The protagonists must accomplish two objectives for their freedom:
- have the planetary populations rise above contrived fear, hate, and wars.
- recognize and reject the shape-shifters’ manipulation.
These beings are the inter-dimensional and shape-shifting “reptilians” that David Icke documents as the esoteric power behind human history. John Carter is a movie with a message: our real-world Earth, not a fictional Mars, requires accomplishment of the film’s two objectives for humanity’s freedom.
I have read David Icke’s book, Human Race Get Off Your Knees, and found it valid in argument and compelling in documentation.
I attended David’s full-day public presentation, and reviewed it twice on YouTube.

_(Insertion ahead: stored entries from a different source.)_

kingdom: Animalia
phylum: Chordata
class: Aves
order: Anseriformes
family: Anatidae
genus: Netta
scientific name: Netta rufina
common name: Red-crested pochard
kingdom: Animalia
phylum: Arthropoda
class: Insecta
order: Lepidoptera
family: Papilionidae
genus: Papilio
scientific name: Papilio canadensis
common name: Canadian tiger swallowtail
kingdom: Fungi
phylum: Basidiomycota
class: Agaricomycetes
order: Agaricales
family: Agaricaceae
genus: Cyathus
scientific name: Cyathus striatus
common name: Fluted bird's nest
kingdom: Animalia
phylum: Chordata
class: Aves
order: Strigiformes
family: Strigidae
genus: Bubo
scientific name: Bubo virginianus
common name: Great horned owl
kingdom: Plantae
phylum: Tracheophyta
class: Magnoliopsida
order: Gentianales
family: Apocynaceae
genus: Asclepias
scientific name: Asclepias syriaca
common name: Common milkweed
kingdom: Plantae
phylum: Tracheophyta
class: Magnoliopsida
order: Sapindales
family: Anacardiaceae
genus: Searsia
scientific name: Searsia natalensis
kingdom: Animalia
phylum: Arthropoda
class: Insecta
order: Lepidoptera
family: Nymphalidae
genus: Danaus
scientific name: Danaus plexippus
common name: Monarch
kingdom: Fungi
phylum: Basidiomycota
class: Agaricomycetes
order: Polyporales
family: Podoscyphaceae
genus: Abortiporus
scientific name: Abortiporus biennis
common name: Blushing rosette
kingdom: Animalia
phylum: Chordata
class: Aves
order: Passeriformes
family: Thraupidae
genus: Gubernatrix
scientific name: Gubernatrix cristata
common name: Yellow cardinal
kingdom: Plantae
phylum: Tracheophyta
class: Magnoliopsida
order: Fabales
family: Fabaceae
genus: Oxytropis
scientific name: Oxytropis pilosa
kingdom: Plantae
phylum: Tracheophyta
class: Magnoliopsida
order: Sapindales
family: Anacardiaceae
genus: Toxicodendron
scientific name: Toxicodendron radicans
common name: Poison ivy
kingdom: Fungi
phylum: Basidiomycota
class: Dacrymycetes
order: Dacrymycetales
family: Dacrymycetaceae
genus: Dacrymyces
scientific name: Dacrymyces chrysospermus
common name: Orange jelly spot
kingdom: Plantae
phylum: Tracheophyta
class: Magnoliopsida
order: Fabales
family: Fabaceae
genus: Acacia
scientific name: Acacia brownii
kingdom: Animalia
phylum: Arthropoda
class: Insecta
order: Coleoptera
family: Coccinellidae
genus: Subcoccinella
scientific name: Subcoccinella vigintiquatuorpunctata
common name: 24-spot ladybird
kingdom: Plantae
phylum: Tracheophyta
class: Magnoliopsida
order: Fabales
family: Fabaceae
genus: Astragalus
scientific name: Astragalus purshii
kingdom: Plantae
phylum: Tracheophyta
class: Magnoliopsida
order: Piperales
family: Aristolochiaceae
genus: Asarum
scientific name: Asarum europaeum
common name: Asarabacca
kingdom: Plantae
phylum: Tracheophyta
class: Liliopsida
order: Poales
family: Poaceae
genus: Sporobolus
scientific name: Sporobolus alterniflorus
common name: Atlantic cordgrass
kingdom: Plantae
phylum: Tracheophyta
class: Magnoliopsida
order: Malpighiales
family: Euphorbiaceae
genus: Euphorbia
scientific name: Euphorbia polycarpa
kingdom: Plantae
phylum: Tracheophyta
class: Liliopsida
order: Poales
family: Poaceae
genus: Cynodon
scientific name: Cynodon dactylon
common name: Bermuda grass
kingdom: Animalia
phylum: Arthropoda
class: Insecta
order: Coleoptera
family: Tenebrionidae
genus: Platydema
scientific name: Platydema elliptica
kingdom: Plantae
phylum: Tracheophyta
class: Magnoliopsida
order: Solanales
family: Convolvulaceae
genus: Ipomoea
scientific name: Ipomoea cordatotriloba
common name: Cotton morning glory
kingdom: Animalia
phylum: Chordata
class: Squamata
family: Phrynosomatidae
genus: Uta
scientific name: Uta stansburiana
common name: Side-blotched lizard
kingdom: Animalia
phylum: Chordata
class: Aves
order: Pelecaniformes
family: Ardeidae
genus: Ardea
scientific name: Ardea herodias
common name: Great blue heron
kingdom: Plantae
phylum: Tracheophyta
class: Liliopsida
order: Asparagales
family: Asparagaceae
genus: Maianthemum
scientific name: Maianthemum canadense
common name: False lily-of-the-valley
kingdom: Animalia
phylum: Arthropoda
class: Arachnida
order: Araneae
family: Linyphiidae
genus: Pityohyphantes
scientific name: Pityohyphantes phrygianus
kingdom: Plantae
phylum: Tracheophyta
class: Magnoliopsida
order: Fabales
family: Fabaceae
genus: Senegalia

David begins with the “emperor has no clothes” obvious crimes, control, and lies of Earth’s “1%.” He then documents just how far this history goes back and where it leads: the same kind of manipulative and parasitic beings portrayed in John Carter.
There is a “1%” that Occupy points to that live for psychopathic domination and use government “leaders” as their puppets. The facts of their crimes centering in war and money are objective, independently verifiable, and easy for anyone with intellectual integrity and moral courage to verify. The 1% includes criminal control of money and corporate media, of course; without money to pay their minions and lies to manipulate the 99%, their crimes would not be possible.
Recent US history is also easily verifiable as a pattern of similar lie-began and treaty-violated wars; that history is familiar. The deeper history David explains is also verifiable; it just takes more research and time.
John Carter portrays this history in entertaining fictional form; it’s an excellent artistic representation of what seems to be Earth’s real problem.